**Задания к тексту**
[A] Перепишите из отрывка о Ницше текст от слов «Да, Лаэрт —» до слов «он твердой душою.» включительно.
[B] Допишите отрывок о Ницше: продолжите его сразу после последнего предложения.

**Отрывок**
━━━━
Ницше — страница 45 из 132

Увы, гениальность слишком часто есть сочетание великого и смешного, трагедии и фарса, святого слова и ярмарочного вопля — от Конфуция и Сократа до Толстого и Уитмена. Создавая величественный эпос о сверхчеловеке, Ницше не подозревал, что его тысячекратно опередили: Каин, библейские патриархи, античные схолархи, Христос, римские историки… Коллективный портрет «великого человека» — Джонатана Уайльда — создавался на протяжении всей культуры и ко времени первого имморалиста к нему уже нечего было добавить.

Подумайте о том, чьи вы сыны:

Вы созданы не для животной доли,

Но к доблести и славе рождены.

Да, Лаэрт — отец одного из первых сверхчеловеков и даже имя сына — Человекобог, Qutiz, Zeus, Одиссей. Передержка? — Что ж, послушаем величайшего из слепцов:

Если беду на него посылают блаженные боги,

Волей-неволей беду переносит он твердой душою.

Стойкость могучую в дух нам вложили бессмертные боги,

В ней нам средство дано против ужаснейших зол.

Мыслью о смерти мое никогда не тревожилось сердце…

И т. д.

Песнь о Гильгамеше, египетская мифология, послегомеровская культура, Архилох, Эмпедокл, Гераклит, Пифагор, Аристофан, Платон полны неистовых инвектив в адрес пекуса. Ненавистью к демосу пропитаны «Всадники» Аристофана, вся античная трагедия, Гораций с его «презираю темную толпу», учение о иерархии Платона. Чем олигархи Ницше, стоящие на высшей ступени пирамиды, отличаются от философов на троне, наделенных неограниченной властью, творцов-деспотов, интеллектуалов-варваров?
━━━━
**Строки из источника данных**
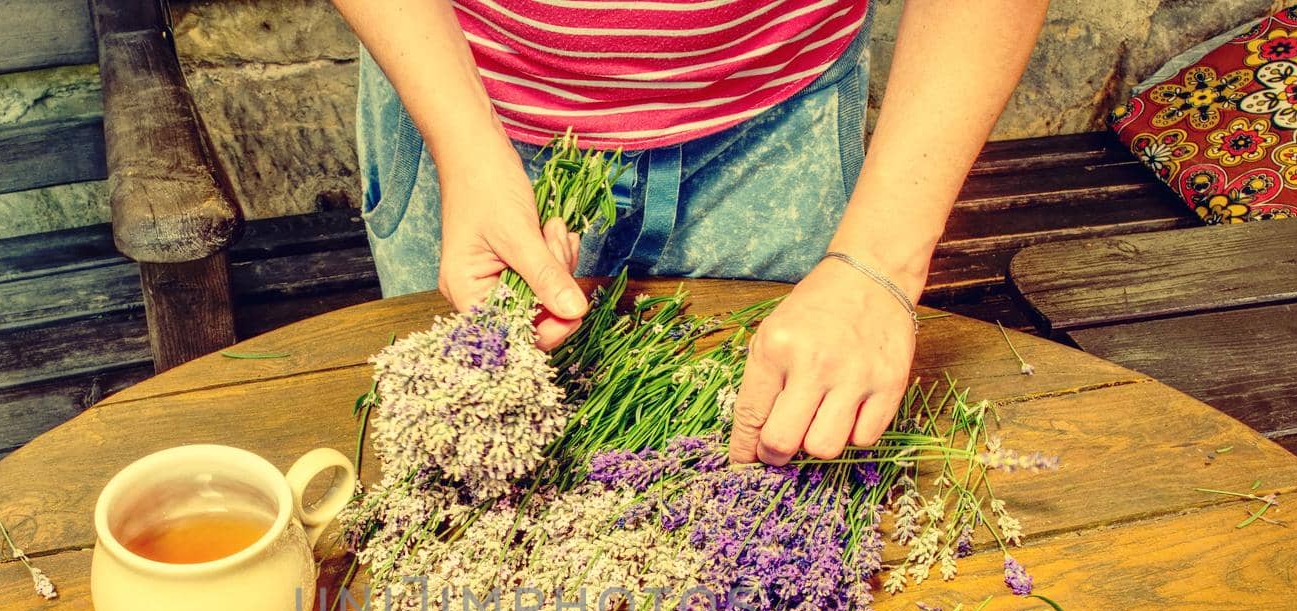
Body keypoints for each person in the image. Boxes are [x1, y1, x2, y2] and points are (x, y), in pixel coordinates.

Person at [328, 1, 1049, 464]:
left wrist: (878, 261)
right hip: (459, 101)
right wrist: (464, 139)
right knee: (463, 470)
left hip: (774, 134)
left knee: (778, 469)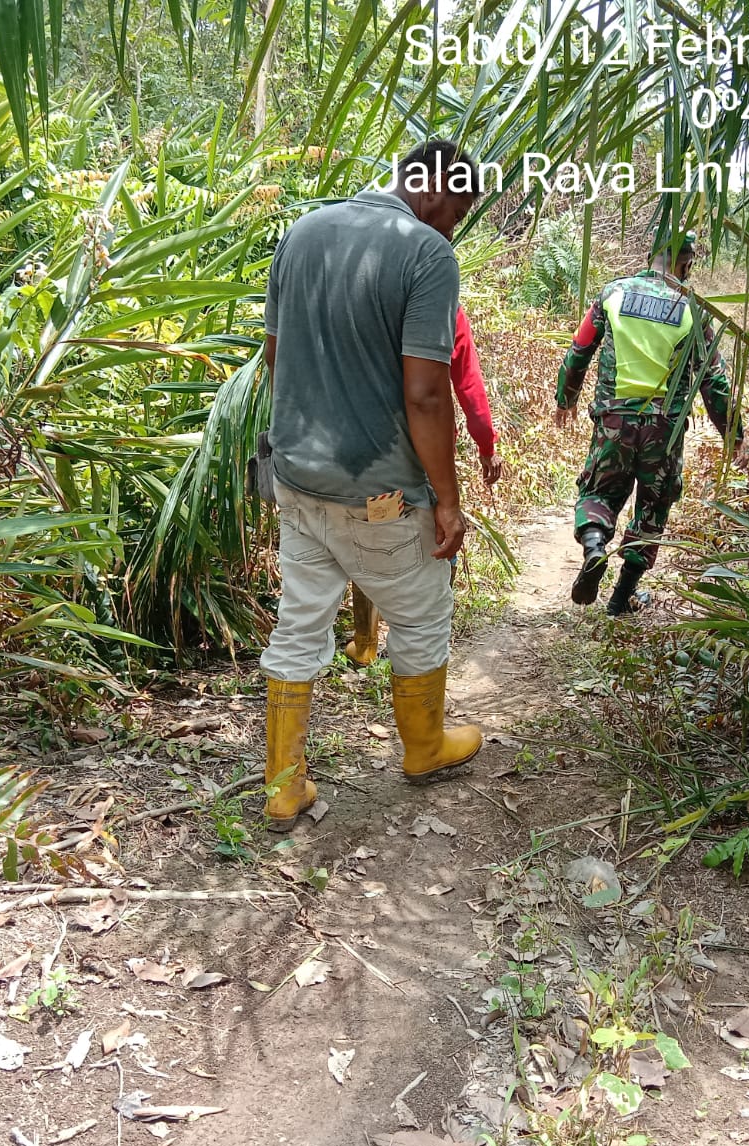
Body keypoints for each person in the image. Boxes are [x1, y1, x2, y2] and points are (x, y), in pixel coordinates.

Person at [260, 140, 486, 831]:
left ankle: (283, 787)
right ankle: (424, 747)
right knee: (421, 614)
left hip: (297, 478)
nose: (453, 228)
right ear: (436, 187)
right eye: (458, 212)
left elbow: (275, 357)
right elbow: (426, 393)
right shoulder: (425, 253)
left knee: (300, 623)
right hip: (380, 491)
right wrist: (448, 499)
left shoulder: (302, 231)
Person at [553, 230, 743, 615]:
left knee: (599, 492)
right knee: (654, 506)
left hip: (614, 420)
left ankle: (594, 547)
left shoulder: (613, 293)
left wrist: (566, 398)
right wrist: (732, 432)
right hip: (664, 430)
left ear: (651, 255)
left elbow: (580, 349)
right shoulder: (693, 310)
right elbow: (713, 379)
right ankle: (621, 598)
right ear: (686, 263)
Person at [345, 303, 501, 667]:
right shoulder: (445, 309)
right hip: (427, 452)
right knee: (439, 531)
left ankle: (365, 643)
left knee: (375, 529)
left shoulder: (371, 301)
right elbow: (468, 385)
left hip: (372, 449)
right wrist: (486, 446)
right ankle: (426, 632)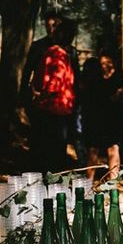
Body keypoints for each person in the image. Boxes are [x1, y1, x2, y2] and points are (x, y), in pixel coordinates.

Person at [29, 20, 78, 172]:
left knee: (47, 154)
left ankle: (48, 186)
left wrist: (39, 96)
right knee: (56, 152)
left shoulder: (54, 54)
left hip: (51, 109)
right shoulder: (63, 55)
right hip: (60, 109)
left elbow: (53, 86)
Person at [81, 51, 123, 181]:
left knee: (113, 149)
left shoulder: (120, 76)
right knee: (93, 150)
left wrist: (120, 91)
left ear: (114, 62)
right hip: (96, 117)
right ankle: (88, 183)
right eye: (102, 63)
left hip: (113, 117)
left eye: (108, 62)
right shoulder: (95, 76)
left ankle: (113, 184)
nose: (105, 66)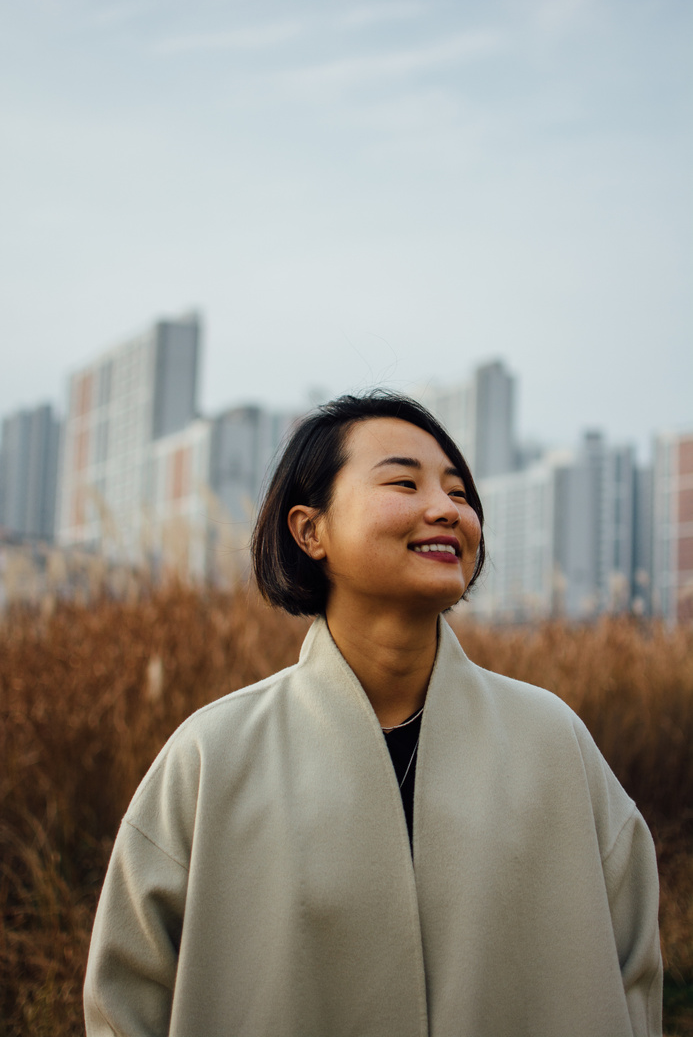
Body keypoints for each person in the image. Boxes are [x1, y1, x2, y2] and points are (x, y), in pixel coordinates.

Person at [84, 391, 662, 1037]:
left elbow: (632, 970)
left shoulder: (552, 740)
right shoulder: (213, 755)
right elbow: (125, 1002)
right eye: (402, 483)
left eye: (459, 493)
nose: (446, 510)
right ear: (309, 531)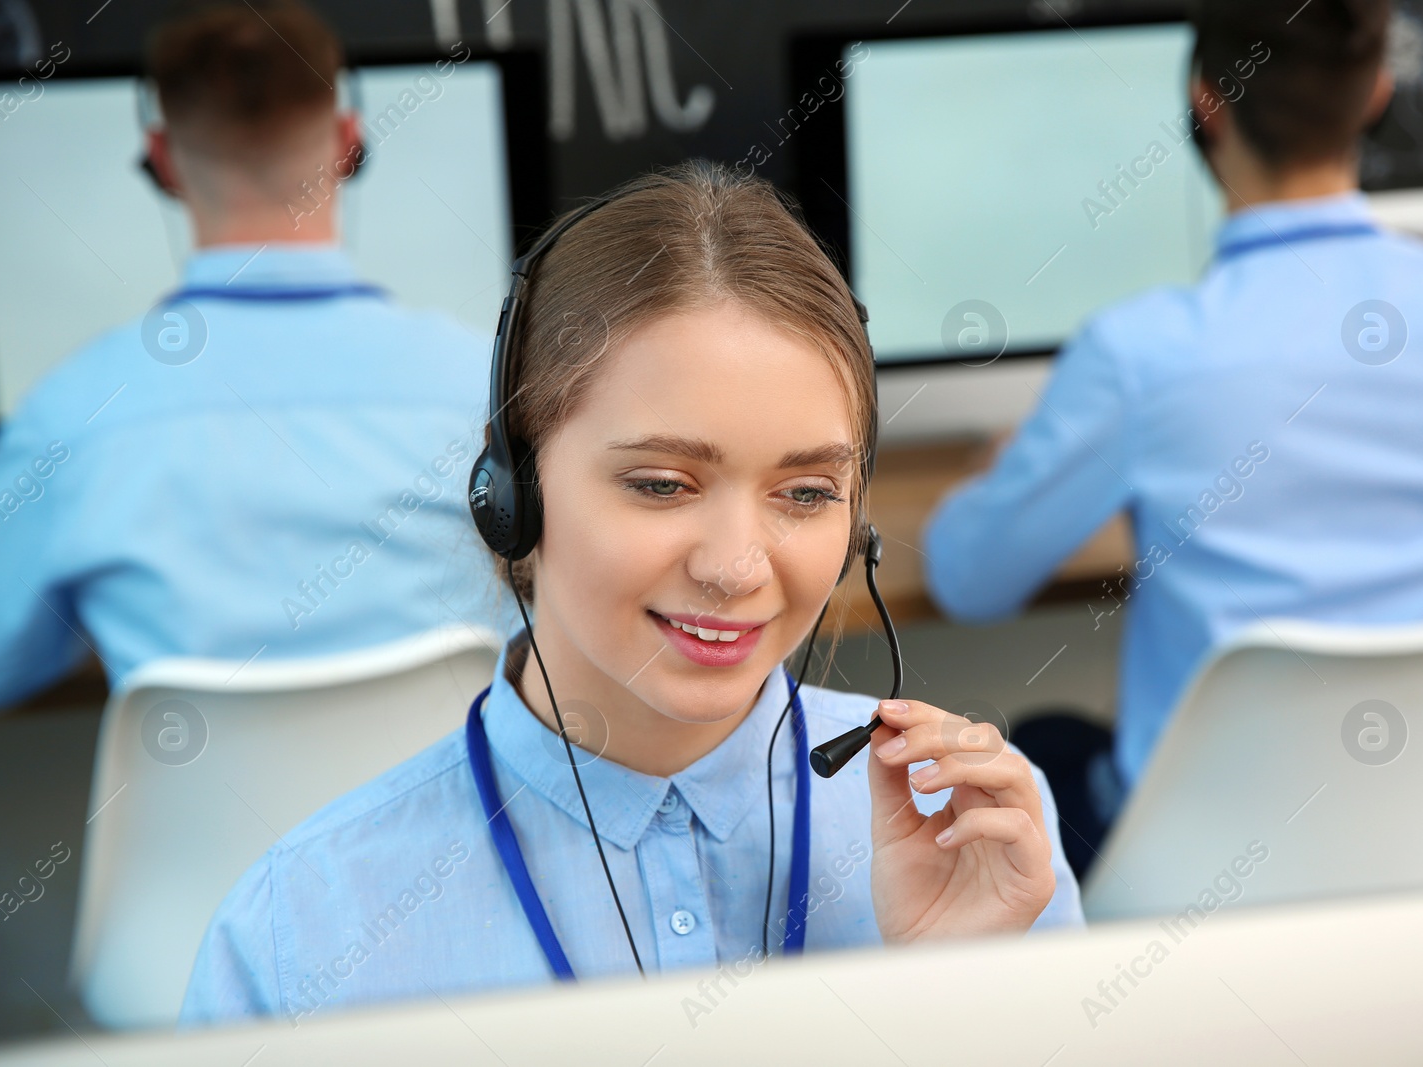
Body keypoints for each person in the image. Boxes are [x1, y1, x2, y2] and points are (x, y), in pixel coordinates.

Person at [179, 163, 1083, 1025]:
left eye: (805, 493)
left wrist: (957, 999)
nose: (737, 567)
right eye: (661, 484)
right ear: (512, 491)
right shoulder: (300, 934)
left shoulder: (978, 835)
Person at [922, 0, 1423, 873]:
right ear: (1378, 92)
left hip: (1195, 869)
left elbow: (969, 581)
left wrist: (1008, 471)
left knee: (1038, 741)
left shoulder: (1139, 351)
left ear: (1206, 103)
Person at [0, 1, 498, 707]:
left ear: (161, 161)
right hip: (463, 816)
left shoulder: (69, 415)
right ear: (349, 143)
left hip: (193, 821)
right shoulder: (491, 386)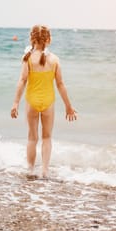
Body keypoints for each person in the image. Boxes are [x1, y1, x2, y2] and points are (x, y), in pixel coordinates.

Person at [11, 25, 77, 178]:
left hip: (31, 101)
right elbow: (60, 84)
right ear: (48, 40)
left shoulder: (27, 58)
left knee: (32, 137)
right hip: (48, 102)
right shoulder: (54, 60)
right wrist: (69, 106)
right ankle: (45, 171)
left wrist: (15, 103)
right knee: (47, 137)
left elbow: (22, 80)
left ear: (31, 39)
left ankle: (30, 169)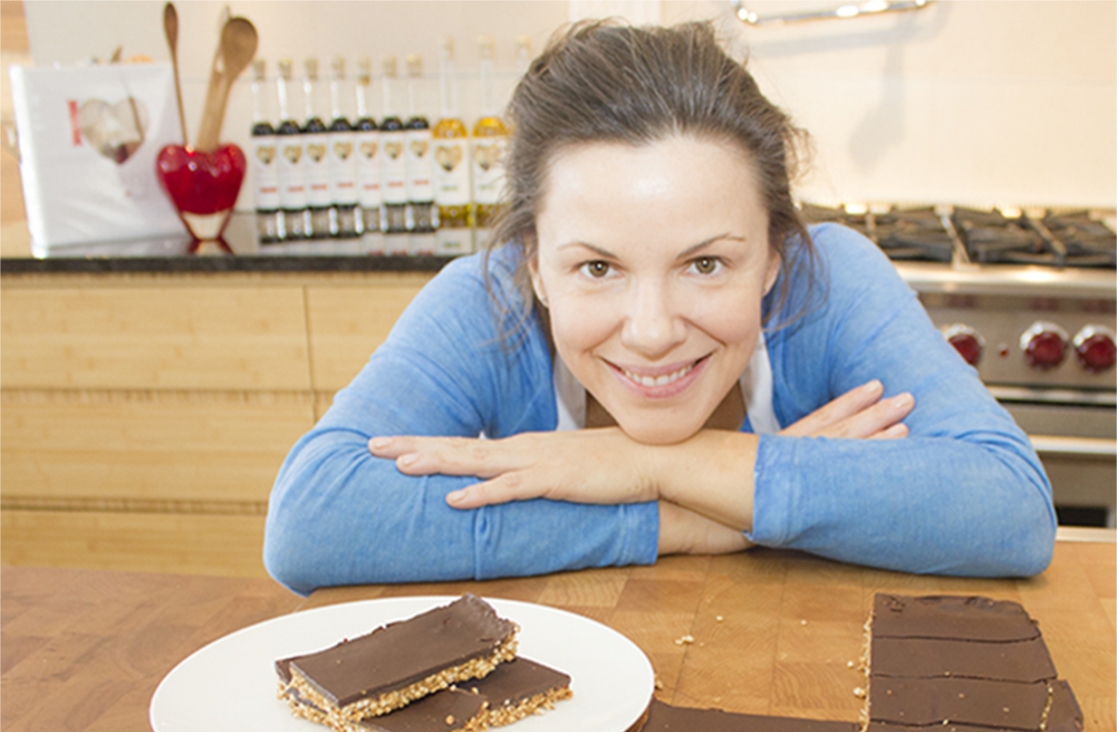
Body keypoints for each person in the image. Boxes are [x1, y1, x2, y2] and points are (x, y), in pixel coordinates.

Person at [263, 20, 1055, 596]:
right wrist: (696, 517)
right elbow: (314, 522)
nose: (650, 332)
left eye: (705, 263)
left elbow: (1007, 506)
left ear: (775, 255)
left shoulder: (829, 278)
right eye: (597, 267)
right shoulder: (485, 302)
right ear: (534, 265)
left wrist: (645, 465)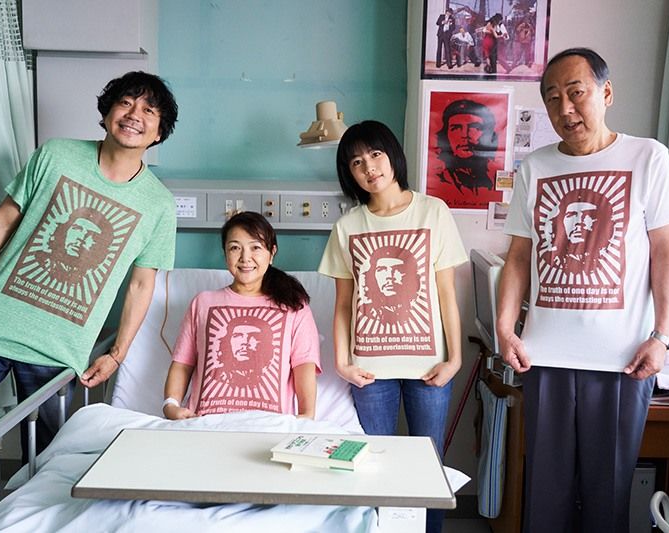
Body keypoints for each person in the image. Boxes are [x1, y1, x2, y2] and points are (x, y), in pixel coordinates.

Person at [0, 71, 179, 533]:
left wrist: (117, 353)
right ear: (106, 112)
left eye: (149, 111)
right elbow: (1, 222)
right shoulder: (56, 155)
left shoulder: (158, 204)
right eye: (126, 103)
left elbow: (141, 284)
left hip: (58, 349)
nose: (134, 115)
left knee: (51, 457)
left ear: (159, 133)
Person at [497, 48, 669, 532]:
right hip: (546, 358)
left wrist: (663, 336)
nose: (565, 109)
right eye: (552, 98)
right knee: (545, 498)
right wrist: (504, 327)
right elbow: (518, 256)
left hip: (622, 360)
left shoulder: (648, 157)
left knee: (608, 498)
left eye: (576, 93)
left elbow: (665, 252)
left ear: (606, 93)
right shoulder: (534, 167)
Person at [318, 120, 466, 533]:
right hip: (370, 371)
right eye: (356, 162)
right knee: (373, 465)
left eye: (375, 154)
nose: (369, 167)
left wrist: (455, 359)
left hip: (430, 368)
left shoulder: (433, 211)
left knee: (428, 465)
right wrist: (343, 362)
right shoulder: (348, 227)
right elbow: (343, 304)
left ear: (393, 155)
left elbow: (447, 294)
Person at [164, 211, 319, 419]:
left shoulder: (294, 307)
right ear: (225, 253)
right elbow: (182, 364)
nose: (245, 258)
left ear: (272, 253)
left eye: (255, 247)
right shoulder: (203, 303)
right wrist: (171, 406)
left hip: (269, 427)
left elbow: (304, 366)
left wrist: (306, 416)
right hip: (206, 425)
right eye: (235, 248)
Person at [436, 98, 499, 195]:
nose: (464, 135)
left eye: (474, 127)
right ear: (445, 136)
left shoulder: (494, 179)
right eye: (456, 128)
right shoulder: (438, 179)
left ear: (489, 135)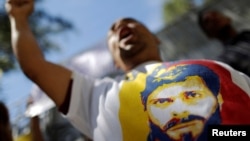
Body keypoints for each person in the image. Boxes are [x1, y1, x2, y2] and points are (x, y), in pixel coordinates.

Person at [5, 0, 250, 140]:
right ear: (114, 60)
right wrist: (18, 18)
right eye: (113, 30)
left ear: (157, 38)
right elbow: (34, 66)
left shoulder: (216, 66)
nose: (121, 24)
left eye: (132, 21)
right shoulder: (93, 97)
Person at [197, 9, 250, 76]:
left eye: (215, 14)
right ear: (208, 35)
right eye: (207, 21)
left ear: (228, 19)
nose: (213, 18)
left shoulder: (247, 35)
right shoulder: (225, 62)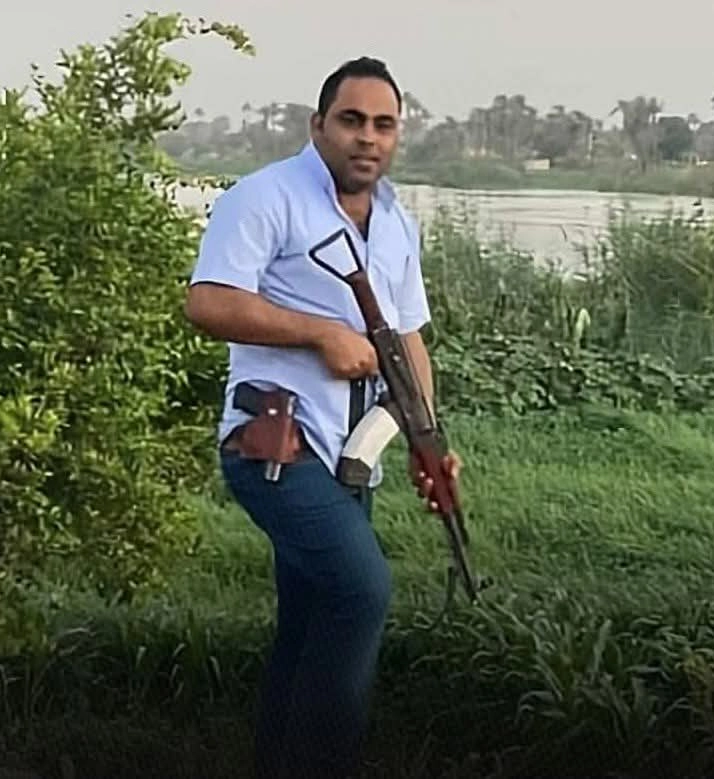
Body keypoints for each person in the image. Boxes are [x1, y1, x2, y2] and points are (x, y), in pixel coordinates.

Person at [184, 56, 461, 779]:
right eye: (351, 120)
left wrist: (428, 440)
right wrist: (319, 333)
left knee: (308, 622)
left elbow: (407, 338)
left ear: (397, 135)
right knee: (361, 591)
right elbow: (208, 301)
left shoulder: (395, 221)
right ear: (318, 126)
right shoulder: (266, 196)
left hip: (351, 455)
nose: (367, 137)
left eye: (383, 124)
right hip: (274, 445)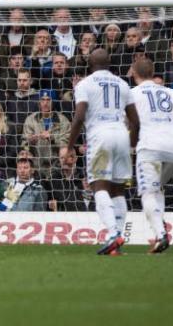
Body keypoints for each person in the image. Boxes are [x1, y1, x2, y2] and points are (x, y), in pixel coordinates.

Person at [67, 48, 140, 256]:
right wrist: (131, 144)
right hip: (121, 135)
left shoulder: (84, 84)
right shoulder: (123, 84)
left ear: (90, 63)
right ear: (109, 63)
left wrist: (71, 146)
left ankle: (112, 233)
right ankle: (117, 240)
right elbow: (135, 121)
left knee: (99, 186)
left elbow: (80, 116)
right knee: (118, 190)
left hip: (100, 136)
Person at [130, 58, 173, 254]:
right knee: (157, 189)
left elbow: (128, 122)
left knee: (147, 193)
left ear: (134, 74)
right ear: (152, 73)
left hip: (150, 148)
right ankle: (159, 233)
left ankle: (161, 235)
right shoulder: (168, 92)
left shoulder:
━━━━
**Готовые ответы**
[A]
Да, Лаэрт — отец одного из первых сверхчеловеков и даже имя сына — Человекобог, Qutiz, Zeus, Одиссей. Передержка? — Что ж, послушаем величайшего из слепцов:

Если беду на него посылают блаженные боги,

Волей-неволей беду переносит он твердой душою.

[B]
А Спарта — древнее воплощение утопической мечты?.. В «Государстве» Аристокла уже весь философ Вечного Возвращения, разве что без надрыва, исступления, экстаза. И хотя сам он считает себя гераклитиком — понятное дело! — с таким же основанием он орфик, эмпедоклик, платоник, стоик, стагиритик, разве что без добропорядочности in medio stat vertus[29].

Аристократичность — разве не в ней причина греческого чуда? Ренессанс лишь унаследовал у греков рост самосознания с неизбежным для него противопоставлением анемичности толпы индивидуальной воле и эгоизму. Архилох, а за ним Алкей и Анакреонт, бросая вызов Гомеру, заявляли, что кинули в сражениях свой щит, дабы сохранить свою жизнь. Архилох — уже в манере Камю — говорит, что он не откажется из-за смерти близкого от удовольствий и празднеств, хотя и будет скорбеть. О своем нежелании считаться с мнением сограждан кричит Мимнерм. Сапфо объявляет лучшим благом в мире собственную любовь. Эпихарм требует отказа от всех установлений. Гекатей Милетский противопоставляет свои «Генеалогии» плебейско-смехотворным суждениям народа. Фемистокл требует от гражданина только одного — неповторимости. Ликий рассказывает о кружке Кинесия, гордящегося пренебрежением к общественным установлениям и объявившего себя покровителем «Злого демона». Релятивистская философия Протагора, Горгия, Антисфена, Ликофрона — разве не эпатаж сверхчеловечности? Важнейшим компонентом греческого чуда бесспорно был аристократизм, в том числе установка личности на то, чтобы превзойти окружающих в достижении своих духовных и жизненных целей.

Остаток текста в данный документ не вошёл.